> What to produce
The entries that follow include a run beginning at the line with "office chair: none" and ending at the line with "serving tray: present"; restate that run word for word and leave the rest out.

(Multi-frame change data)

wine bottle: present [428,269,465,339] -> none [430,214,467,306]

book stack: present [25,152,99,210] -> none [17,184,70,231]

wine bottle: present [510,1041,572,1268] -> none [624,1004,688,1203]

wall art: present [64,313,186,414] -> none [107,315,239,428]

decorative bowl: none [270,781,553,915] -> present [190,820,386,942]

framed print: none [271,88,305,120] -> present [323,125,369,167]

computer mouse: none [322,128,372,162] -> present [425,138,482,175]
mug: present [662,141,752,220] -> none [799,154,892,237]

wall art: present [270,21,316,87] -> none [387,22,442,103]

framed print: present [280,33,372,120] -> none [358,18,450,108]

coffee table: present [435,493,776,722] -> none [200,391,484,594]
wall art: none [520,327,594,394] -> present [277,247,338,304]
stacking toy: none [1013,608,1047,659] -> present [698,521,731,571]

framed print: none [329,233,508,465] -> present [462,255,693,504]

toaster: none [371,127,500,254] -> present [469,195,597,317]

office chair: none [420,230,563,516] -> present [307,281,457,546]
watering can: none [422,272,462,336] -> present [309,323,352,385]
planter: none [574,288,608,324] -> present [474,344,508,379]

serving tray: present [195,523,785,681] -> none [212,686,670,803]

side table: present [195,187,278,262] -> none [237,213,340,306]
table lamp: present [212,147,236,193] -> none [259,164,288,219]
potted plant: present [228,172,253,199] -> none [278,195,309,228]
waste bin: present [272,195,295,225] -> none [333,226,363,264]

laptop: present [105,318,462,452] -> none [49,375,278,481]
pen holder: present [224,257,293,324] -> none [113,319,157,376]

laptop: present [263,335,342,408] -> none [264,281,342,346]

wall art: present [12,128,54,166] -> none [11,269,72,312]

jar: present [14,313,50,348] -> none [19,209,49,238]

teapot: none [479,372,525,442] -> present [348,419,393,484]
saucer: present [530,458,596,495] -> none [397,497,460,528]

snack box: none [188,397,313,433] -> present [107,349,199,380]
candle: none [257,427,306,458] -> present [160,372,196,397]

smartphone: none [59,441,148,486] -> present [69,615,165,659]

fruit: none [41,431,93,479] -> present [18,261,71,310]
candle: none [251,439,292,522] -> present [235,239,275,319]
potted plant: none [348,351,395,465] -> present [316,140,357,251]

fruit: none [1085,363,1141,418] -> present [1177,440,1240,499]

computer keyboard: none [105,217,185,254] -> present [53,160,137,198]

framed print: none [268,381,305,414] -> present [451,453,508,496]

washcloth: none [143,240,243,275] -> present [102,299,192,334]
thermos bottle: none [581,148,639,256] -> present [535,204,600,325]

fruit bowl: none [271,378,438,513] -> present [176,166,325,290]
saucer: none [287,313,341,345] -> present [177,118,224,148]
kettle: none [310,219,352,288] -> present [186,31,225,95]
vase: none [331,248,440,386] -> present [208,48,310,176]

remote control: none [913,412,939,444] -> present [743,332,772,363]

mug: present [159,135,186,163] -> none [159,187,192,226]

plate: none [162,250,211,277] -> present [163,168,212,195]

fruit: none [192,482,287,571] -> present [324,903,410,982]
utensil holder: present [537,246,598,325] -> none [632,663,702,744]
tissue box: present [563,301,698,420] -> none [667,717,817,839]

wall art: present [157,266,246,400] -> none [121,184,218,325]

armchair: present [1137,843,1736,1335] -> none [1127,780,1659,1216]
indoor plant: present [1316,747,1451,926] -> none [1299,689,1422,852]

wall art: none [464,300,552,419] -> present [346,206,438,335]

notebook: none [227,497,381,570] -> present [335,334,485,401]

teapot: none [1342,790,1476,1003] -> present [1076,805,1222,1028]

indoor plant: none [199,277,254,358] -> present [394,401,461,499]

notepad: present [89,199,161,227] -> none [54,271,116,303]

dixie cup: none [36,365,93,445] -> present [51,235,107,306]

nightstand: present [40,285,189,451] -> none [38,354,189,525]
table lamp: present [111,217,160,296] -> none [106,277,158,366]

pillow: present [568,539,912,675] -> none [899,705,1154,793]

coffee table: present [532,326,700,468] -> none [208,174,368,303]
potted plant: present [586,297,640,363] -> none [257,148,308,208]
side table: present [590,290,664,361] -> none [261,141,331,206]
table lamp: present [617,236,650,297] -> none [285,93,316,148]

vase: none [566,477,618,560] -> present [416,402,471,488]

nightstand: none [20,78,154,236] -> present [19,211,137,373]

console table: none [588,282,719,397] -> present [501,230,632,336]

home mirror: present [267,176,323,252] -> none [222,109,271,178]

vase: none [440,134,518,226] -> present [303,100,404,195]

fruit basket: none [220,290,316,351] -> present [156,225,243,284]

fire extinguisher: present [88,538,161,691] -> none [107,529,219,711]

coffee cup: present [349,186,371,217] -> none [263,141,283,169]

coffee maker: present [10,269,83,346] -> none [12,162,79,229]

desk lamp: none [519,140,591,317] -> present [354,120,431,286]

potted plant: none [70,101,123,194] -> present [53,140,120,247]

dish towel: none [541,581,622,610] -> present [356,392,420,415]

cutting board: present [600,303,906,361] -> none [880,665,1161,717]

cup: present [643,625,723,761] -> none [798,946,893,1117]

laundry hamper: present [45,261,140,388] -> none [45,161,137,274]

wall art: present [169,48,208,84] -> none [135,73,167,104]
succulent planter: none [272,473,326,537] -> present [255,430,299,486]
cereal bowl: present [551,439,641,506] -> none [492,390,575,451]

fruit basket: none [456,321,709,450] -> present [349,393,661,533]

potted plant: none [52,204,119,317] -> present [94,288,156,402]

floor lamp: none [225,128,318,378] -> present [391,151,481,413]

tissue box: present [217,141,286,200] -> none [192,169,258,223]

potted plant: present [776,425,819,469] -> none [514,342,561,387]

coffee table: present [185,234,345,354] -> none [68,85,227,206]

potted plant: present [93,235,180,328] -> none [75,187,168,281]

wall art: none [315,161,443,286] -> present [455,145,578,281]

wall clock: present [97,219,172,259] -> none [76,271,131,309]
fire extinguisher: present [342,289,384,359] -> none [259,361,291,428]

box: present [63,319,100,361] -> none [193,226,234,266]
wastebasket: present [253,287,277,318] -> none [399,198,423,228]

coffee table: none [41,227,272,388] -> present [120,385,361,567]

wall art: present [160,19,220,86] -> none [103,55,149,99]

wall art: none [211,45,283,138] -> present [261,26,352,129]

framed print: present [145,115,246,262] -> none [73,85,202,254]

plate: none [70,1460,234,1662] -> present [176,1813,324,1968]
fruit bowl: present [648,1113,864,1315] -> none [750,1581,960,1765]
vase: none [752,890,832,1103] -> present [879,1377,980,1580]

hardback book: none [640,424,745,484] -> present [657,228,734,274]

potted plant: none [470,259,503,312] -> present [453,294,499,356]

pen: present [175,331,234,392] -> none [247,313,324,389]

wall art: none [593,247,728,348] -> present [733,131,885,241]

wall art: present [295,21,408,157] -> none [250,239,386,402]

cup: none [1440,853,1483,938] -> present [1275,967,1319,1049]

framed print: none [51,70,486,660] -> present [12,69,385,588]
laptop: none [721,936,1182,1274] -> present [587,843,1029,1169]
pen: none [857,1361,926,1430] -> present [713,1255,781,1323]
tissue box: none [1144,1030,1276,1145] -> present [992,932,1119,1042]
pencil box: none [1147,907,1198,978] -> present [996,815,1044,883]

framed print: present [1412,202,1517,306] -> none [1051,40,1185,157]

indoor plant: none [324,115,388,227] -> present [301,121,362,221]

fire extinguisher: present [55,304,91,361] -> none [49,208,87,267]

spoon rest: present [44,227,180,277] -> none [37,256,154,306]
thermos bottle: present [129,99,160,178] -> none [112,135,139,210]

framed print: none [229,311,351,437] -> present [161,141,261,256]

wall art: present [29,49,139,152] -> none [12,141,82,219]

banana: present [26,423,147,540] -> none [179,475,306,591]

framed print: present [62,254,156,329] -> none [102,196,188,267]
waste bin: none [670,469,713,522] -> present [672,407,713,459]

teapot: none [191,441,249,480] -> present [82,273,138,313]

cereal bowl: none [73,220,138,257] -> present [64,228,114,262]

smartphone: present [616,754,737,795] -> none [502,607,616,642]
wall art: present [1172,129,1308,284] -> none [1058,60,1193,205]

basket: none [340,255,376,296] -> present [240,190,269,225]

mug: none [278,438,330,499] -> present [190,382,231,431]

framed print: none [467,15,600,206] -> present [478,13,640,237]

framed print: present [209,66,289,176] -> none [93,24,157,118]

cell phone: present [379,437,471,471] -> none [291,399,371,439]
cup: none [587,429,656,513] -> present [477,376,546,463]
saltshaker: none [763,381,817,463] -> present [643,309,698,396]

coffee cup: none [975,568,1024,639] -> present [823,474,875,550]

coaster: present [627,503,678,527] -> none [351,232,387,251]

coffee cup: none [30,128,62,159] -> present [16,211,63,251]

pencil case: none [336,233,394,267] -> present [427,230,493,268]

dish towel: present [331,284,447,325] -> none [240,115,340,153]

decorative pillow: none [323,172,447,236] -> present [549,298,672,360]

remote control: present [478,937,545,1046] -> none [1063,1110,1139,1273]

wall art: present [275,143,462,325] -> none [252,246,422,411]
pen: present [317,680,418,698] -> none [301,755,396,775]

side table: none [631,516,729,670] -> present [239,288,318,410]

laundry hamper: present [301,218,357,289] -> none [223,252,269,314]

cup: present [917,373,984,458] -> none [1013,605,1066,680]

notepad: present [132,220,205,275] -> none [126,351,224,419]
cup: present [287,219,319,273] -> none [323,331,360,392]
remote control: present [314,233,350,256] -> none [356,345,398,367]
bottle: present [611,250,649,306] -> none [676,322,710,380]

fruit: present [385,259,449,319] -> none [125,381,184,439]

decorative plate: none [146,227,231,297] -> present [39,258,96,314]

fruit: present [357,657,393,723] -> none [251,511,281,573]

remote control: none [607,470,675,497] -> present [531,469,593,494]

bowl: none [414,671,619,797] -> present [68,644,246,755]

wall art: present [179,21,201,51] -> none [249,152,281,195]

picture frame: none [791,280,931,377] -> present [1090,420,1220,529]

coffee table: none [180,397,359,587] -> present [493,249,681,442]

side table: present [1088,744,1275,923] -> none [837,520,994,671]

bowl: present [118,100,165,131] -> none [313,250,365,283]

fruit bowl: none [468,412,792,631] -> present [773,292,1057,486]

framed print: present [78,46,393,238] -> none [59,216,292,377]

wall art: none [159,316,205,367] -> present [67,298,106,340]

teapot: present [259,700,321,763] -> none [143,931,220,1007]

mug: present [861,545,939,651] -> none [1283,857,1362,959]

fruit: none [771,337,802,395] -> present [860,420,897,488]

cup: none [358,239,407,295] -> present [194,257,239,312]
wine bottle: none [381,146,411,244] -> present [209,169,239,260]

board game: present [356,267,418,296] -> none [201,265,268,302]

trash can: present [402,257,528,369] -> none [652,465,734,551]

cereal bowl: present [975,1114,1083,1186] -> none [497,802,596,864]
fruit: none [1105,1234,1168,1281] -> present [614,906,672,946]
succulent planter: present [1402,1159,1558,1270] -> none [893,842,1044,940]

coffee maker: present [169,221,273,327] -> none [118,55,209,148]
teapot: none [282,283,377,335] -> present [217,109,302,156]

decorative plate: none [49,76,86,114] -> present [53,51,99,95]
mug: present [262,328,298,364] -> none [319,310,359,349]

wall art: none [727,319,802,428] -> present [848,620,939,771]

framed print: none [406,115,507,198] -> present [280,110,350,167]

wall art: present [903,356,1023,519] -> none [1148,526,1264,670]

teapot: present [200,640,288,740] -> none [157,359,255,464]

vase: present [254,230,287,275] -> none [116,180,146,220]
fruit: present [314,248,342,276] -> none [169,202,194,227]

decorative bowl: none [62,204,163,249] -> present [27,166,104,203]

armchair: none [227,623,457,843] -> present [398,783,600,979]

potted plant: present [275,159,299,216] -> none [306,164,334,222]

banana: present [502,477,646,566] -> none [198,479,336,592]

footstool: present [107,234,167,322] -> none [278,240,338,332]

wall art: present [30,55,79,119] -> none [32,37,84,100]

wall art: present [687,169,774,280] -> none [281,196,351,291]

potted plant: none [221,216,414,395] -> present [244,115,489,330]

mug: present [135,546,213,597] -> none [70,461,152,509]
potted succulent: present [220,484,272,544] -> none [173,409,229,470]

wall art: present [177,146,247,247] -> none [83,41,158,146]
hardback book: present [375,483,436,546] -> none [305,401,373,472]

> Answer to this problem
office chair: none [420,230,563,516] -> present [307,281,457,546]
watering can: none [422,272,462,336] -> present [309,323,352,385]
planter: none [574,288,608,324] -> present [474,344,508,379]

serving tray: present [195,523,785,681] -> none [212,686,670,803]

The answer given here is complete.